Un outil particulièrement simple d'utilisation

 

Le logiciel se démarque par son fonctionnement enfantin. Il suffit de prendre une personne en photo et de téléverser l'image, puis il est possible de consulter des photos correspondantes de cette personne ainsi que les sites d'où elles proviennent. L'outil de recherche repose sur l'existence d'une base de données regroupant trois milliards de photos aspirées (sans autorisation) depuis Facebook, Venmo et YouTube principalement.

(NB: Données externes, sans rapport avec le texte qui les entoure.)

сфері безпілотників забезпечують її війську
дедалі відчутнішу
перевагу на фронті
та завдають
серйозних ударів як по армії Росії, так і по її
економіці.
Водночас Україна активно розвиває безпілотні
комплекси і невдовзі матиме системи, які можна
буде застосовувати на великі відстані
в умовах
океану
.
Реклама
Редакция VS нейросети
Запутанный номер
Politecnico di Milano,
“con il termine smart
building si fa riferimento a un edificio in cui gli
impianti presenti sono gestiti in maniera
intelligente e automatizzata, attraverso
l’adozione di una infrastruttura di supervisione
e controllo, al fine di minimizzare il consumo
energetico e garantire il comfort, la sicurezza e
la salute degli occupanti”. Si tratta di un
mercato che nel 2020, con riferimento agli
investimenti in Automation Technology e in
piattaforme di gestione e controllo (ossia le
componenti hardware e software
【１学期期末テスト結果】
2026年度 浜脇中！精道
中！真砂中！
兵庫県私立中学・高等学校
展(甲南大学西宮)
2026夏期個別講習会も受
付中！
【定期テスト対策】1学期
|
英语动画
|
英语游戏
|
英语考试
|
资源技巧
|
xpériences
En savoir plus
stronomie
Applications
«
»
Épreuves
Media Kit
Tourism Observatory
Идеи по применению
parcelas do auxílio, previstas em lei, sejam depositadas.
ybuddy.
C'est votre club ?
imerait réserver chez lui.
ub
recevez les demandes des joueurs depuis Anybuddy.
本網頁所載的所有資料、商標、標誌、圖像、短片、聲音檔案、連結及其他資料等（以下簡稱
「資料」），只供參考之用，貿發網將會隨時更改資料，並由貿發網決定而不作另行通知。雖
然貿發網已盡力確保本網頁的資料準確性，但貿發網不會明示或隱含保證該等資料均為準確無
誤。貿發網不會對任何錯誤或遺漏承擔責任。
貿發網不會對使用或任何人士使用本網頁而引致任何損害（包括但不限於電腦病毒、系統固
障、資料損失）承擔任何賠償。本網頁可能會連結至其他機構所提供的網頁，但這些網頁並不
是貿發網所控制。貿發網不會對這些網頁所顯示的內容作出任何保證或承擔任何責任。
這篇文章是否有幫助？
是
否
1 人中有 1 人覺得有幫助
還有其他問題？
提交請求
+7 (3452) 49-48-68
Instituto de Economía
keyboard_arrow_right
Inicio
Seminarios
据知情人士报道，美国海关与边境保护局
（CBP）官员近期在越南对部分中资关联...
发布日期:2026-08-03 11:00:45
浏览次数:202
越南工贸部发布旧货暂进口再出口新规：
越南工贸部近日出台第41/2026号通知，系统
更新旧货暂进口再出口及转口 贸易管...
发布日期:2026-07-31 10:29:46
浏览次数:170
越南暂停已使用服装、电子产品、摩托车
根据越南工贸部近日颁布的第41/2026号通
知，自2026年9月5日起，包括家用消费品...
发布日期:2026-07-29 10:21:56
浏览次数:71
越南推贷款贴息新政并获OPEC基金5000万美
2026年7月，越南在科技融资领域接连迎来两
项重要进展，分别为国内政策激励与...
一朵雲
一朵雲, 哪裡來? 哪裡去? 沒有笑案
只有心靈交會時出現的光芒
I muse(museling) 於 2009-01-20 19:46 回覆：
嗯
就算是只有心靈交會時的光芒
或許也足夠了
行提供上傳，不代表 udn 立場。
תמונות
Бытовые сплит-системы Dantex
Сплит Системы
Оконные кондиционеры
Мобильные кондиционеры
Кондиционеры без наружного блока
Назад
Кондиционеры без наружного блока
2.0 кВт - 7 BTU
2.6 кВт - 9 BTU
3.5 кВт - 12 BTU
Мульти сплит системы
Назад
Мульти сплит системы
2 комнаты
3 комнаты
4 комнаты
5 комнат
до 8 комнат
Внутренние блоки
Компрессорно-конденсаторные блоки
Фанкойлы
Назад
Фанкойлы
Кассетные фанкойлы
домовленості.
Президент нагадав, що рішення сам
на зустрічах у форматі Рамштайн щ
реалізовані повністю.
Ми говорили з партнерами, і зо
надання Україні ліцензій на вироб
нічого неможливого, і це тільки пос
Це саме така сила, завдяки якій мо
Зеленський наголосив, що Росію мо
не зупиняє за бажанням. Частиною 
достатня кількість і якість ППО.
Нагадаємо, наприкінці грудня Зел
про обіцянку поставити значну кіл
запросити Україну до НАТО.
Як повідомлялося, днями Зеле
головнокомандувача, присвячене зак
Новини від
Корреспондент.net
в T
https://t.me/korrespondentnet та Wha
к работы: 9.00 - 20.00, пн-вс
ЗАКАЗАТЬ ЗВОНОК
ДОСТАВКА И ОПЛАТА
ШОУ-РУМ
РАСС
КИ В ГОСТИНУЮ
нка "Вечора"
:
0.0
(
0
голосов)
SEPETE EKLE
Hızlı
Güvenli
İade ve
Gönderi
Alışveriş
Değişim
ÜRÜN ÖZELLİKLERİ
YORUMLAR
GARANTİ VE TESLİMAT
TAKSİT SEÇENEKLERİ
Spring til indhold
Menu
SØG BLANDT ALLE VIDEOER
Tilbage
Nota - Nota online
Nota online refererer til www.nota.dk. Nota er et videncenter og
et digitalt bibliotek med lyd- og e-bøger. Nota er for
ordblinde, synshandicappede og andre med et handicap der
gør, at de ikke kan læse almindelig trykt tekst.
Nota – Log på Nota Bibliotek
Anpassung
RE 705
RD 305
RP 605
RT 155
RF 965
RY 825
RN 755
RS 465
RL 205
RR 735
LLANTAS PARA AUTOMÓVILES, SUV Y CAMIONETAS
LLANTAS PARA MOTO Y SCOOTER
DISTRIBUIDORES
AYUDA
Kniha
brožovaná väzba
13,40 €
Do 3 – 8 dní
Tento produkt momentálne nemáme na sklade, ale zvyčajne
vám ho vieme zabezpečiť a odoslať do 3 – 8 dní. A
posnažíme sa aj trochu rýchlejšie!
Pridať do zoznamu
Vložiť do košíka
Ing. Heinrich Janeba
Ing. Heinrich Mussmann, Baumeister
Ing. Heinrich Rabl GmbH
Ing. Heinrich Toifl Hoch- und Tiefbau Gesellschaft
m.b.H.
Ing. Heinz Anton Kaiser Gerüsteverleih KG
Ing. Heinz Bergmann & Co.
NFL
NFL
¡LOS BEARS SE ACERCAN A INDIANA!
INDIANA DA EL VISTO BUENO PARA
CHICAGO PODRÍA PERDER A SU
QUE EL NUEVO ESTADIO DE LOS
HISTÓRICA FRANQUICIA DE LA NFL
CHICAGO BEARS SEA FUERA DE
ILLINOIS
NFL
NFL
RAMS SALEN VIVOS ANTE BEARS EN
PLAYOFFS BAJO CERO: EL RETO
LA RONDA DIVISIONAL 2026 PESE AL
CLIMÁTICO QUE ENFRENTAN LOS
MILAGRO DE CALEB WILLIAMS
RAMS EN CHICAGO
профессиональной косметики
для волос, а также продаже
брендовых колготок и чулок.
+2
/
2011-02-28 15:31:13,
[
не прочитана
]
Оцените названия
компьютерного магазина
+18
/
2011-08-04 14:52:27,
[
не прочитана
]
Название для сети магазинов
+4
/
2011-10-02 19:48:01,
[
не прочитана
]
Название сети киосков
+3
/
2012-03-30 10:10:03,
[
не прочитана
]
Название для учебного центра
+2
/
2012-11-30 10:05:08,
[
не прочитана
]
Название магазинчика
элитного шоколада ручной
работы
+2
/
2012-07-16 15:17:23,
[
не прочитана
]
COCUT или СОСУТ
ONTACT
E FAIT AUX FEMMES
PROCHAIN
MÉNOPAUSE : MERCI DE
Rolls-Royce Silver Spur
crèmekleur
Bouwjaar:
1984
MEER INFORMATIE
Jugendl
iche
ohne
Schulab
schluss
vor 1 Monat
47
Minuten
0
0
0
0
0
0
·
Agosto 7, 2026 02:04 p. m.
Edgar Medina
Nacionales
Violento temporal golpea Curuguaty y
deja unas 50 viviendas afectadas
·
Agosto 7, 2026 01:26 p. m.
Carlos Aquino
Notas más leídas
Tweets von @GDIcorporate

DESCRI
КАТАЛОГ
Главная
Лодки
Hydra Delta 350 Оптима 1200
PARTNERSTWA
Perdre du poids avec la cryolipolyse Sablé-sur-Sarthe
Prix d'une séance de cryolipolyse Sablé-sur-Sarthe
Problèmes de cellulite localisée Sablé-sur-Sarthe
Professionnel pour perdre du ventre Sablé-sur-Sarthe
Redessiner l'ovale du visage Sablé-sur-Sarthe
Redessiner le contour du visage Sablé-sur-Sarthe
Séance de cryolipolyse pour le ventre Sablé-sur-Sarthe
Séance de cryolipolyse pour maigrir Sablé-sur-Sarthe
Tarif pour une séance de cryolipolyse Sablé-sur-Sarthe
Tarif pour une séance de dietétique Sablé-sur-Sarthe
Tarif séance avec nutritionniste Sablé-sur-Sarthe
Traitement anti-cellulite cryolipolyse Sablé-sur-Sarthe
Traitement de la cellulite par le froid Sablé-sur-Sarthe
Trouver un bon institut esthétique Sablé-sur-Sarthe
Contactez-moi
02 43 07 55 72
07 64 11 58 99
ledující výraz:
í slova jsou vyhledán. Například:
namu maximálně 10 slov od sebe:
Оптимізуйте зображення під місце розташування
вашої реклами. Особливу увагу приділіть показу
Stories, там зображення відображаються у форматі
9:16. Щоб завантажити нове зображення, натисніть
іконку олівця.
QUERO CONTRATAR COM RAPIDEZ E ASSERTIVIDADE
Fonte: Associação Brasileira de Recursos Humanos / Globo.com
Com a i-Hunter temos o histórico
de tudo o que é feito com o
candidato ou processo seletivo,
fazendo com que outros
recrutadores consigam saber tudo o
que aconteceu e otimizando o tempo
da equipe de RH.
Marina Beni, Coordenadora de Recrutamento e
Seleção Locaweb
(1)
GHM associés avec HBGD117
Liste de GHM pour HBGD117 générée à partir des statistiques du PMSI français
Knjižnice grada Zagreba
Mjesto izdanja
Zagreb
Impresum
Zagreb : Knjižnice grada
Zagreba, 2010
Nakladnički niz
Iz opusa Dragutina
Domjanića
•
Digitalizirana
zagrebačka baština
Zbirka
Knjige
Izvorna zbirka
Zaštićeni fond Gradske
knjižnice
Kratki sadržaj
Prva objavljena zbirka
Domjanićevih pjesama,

Ces entreprises ont depuis sommé légalement Clearview AI de cesser cette pratique.

 

...Mais aussi des entreprises privées

Les noms révélés par Buzzfeed News incluent aussi nombre d'entreprises privées. Sont cités notamment Macys', Best Buy, Kohl's, Walmart, Wells Fargo, Bank of America, Eventbrite, la National Basket Association, Coinbase, ou encore AT&T, Verizon et T-Mobile. A noter que Buzzfeed News n'a décidé que de mentionner les entités qui ont créé au moins un compte client et effectué au moins une recherche sur le logiciel.

 

La majorité utilise des essais gratuits

Si certaines de ces entités ont des contrats formels avec Clearview AI, beaucoup n'en ont pas. La majorité des clients ont utilisé l'outil dans le cadre d'essais gratuits, dont la plupart durent 30 jours. Lorsque Buzzfeed News a contacté les clients, une majorité a nié utiliser ce système de reconnaissance faciale ou a expliqué qu'ils ne pouvaient pas savoir si leurs employés s'en servaient. 

 

Aux Etats-Unis, il n'existe aucune loi fédérale réglementant les technologies de reconnaissance faciale, bien que plusieurs élus aient déposé des projets de loi. Clearview AI a simplement profité de ce vide juridique pour développer son business. Mais dans l'Union européenne, la situation est un peu différente. Même si le Réglement général sur la protection de données ne mentionne pas spécifiquement la reconnaissance faciale, il interdit le traitement des données biométriques "aux fins d'identifier une personne physique de manière unique" ce qui le cas en l'espèce. Les autorités européennes lanceront peut être une enquête à ce sujet. Aux Etats-Unis, des habitants de l'Illinois ont déposé une plainte le 24 janvier 2020.